La situation du régime des intermittents du spectacle « n’est pas soutenable »

La Lettre AFC n°218

Le Monde, 9 février 2012
Le régime d’assurance-chômage des artistes et des techniciens du spectacle est, une nouvelle fois, dans le collimateur de la Cour des comptes. La réforme de 2003 a beau avoir rendu plus restrictives les conditions d’accès aux annexes 8 (techniciens) et 10 (artistes) de l’Unedic, rien n’y fait, souligne la Cour : le nombre d’intermittents indemnisés au moins une fois dans l’année continue d’augmenter, et leur nombre est passé de 102 223 en 2007 à 106 619 en 2010.

Le déficit, quant à lui, s’établit à 1,031 milliard d’euros en 2010, un niveau stable depuis 2007. La situation « n’est pas soutenable » vu l’état actuel des finances publiques, souligne la Cour, qui pointe « la persistance d’une dérive massive ».
Si l’impact sur le déficit est limité, c’est parce que l’on observe un net recul du nombre d’heures travaillées déclarées : de 65,9 millions en 2007 à 59,5 millions en 2009. Cette baisse traduit une certaine paupérisation des intermittents.
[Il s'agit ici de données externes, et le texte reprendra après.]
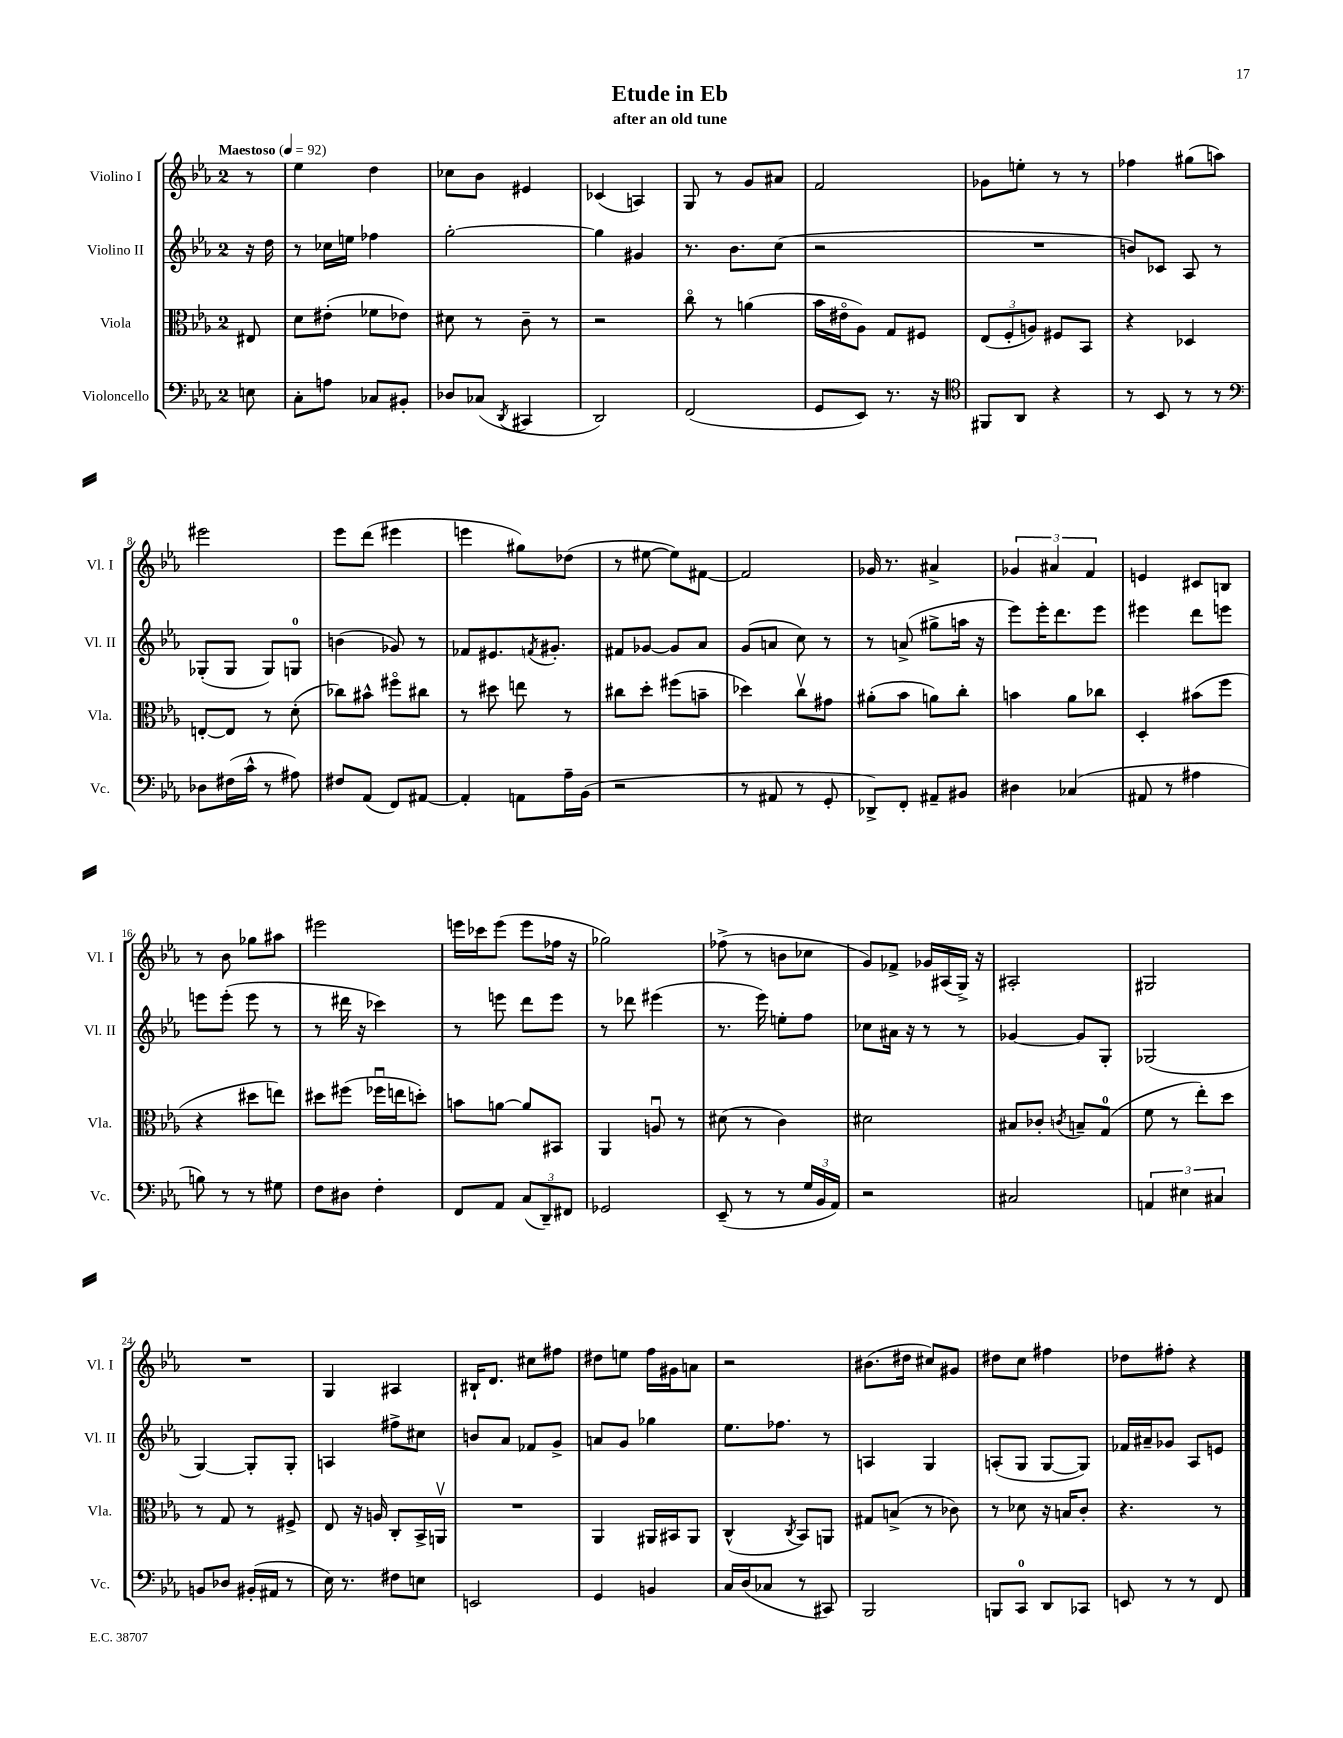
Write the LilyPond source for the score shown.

\header { title = "Etude in Eb" subtitle = "after an old tune" }
<<
\new StaffGroup <<
\new Staff = "s0" \with { instrumentName = "Violino I" shortInstrumentName = "Vl. I" } {
    \clef treble \key ees \major \once \override Staff.TimeSignature.style = #'single-digit \time 2/4 \partial 8 \tempo "Maestoso" 4 = 92
    r8 |
    ees''4 d''4 |
    ces''8 bes'8 eis'4 |
    ces'4( a4) |
    g8 r8 g'8 ais'8 |
    f'2 |
    ges'8 e''8-. r8 r8 |
    fes''4 gis''8( a''8) |
    eis'''2 |
    ees'''8 d'''8( eis'''4 |
    e'''4 gis''8) des''8( |
    r8 eis''8~ eis''8) fis'8~ |
    fis'2 |
    ges'16 r8. ais'4-> |
    \tuplet 3/2 { ges'4 ais'4 f'4 } |
    e'4 cis'8 b8 |
    r8 bes'8 ges''8 ais''8 |
    eis'''2 |
    e'''16 ces'''16 e'''8( e'''8 fes''16 r16 |
    ges''2) |
    fes''8->( r8 b'8 ces''8 |
    g'8) fes'8-> ges'16 ais16( g16->) r16 |
    ais2-. |
    gis2 |
    R2 |
    g4 ais4 |
    bis16-! d'8. cis''8 fis''8 |
    dis''8 e''8 f''16 gis'16 a'8 |
    r2 |
    bis'8.( dis''16 cis''8) gis'8 |
    dis''8 c''8 fis''4 |
    des''8 fis''8-. r4 \bar "|." |
}
\new Staff = "s1" \with { instrumentName = "Violino II" shortInstrumentName = "Vl. II" } {
    \clef treble \key ees \major \once \override Staff.TimeSignature.style = #'single-digit \time 2/4 \partial 8
    r16 d''16 |
    r8 ces''16 e''16 fes''4 |
    g''2~-. |
    g''4 gis'4 |
    r8. bes'8. c''8( |
    r2 |
    R2 |
    b'8) ces'8 aes8 r8 |
    ges8-.( ges8 ges8) g8-0 |
    b'4( ges'8) r8 |
    fes'8 eis'8. \acciaccatura { f'8 } gis'8.-. |
    fis'8 ges'8~ ges'8 aes'8 |
    g'8( a'8 c''8) r8 |
    r8 a'8->( gis''8-> a''16 r16 |
    ees'''8) ees'''16-. d'''8. ees'''8 |
    eis'''4 d'''8 e'''8 |
    e'''8 e'''8-.( e'''8 r8 |
    r8 dis'''16 r16 ces'''4) |
    r8 e'''8 d'''8 e'''8 |
    r8 des'''8 eis'''4( |
    r8. ees'''16) e''8-. f''8 |
    ces''8 ais'16 r16 r8 r8 |
    ges'4~ ges'8 g8-. |
    ges2( |
    g4~) g8-. g8-. |
    a4 fis''8-> cis''8 |
    b'8 aes'8 fes'8 g'8-> |
    a'8 g'8 ges''4 |
    ees''8. fes''8. r8 |
    a4 g4 |
    a8-.( g8 g8~ g8) |
    fes'16 ais'16-- ges'8 aes8 e'8 \bar "|." |
}
\new Staff = "s2" \with { instrumentName = "Viola" shortInstrumentName = "Vla." } {
    \clef alto \key ees \major \once \override Staff.TimeSignature.style = #'single-digit \time 2/4 \partial 8
    eis8 |
    d'8 eis'8-.( fes'8 ees'8) |
    dis'8 r8 c'8-- r8 |
    r2 |
    c''8\flageolet r8 a'4( |
    bes'16 eis'16\flageolet aes8) g8 fis8 |
    \tuplet 3/2 { ees8( f8-. a8) } fis8 bes,8 |
    r4 des4 |
    e8~-. e8 r8 d'8-.( |
    ces''8) bis'8-^ fis''8\flageolet cis''8 |
    r8 dis''8 e''8 r8 |
    cis''8 d''8-. fis''8( b'8-- |
    des''4) c''8\upbow gis'8 |
    ais'8-.( bes'8 a'8) c''8-. |
    b'4 aes'8 ces''8 |
    d4-. bis'8( f''8 |
    r4 dis''8 e''8) |
    dis''8 fis''8( fes''16\downbow e''16 d''8-.) |
    b'8 a'8~ a'8 bis,8 |
    aes,4 a8\downbow r8 |
    dis'8( r8 c'4) |
    dis'2 |
    bis8 ces'8-. \acciaccatura { c'8 } b8-- g8-0( |
    f'8 r8 ees''8-.) d''8 |
    r8 g8 r8 fis8-> |
    ees8 r16 a16 c8-. bes,16-> a,16\upbow |
    R2 |
    aes,4 ais,16 bis,16 ais,8 |
    c4-^( \acciaccatura { c8 } bes,8) a,8 |
    gis8 b8->( r8 ces'8) |
    r8 des'8 r16 b16 c'8-. |
    r4. r8 \bar "|." |
}
\new Staff = "s3" \with { instrumentName = "Violoncello" shortInstrumentName = "Vc." } {
    \clef bass \key ees \major \once \override Staff.TimeSignature.style = #'single-digit \time 2/4 \partial 8
    e8 |
    c8-. a8 ces8 bis,8-. |
    des8 ces8( \acciaccatura { d,8 } cis,4 |
    d,2) |
    f,2( |
    g,8 ees,8) r8. r16 |
    \clef tenor fis,8 aes,8 r4 |
    r8 bes,8 r8 r8 |
    \clef bass des8 fis16( c'16-^ r8 ais8) |
    fis8 aes,8( f,8) ais,8~ |
    ais,4-. a,8 aes16-- bes,16( |
    r2 |
    r8 ais,8 r8 g,8-. |
    des,8->) f,8-. ais,8-- bis,8 |
    dis4 ces4( |
    ais,8 r8 ais4 |
    b8) r8 r8 gis8 |
    f8 dis8 f4-. |
    f,8 aes,8 \tuplet 3/2 { c8( d,8--) fis,8 } |
    ges,2 |
    ees,8--( r8 r8 \tuplet 3/2 { g16 bes,16 aes,16) } |
    r2 |
    cis2 |
    \tuplet 3/2 { a,4 eis4 cis4 } |
    b,8 des8 bis,16-.( ais,16 r8 |
    ees16) r8. fis8 e8 |
    e,2 |
    g,4 b,4 |
    c16 d16( ces8 r8 cis,8) |
    bes,,2 |
    b,,8 c,8-0 d,8 ces,8 |
    e,8 r8 r8 f,8 \bar "|." |
}
>>
>>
Pratique de la " permittence "
Quant au fonds de solidarité de l’Etat destiné à aider les intermittents les plus fragiles, il ne concerne plus que 9 094 personnes, et n’engendre que de faibles dépenses (9,3 millions d’euros).
La Cour des comptes dénonce encore la pratique de la " permittence ", qui consiste à employer de façon permanente ou quasi-permanente un intermittent, chacun des protagonistes y ayant intérêt. Ce phénomène concernait 15 % au moins des bénéficiaires des annexes 8 et 10, notait déjà la Cour en 2007. Le rapport propose d’y remédier, en augmentant les cotisations sociales des employeurs en fonction du recours au travail intermittent.
Autre sujet délicat, faut-il traiter différemment les artistes et les techniciens, les premiers étant dans une situation sociale plus fragile que les seconds ? La Cour des comptes l’affirme, en creux. Les artistes doivent réaliser 507 heures en dix mois et demi pour bénéficier de l’assurance-chômage (pendant 243 jours), tandis que les techniciens doivent réaliser les 507 heures en dix mois seulement.

Serpent de mer
Il faut poursuivre dans cette différenciation, selon la Cour des comptes : il apparaît de plus en plus difficile de maintenir au profit des techniciens « des règles aussi éloignées que celles applicables, par exemple, aux travailleurs intérimaires », dit-elle.
La proposition de faire basculer les techniciens dans l’annexe 4 des intérimaires, aux conditions d’accès plus restrictives, est un serpent de mer. En réponse, dans le rapport, les ministères du travail et de la culture émettent des réserves. Seule Valérie Pécresse, chargée du budget, « partage » le constat de la Cour sur « l’alignement » du traitement des techniciens sur celui des intérimaires.
De même, elle se dit favorable à la hausse des cotisations pour lutter contre l’intermittence. Mais il n’est pas sûr qu’en période de campagne électorale, les candidats prennent le risque d’ouvrir un dossier si sensible.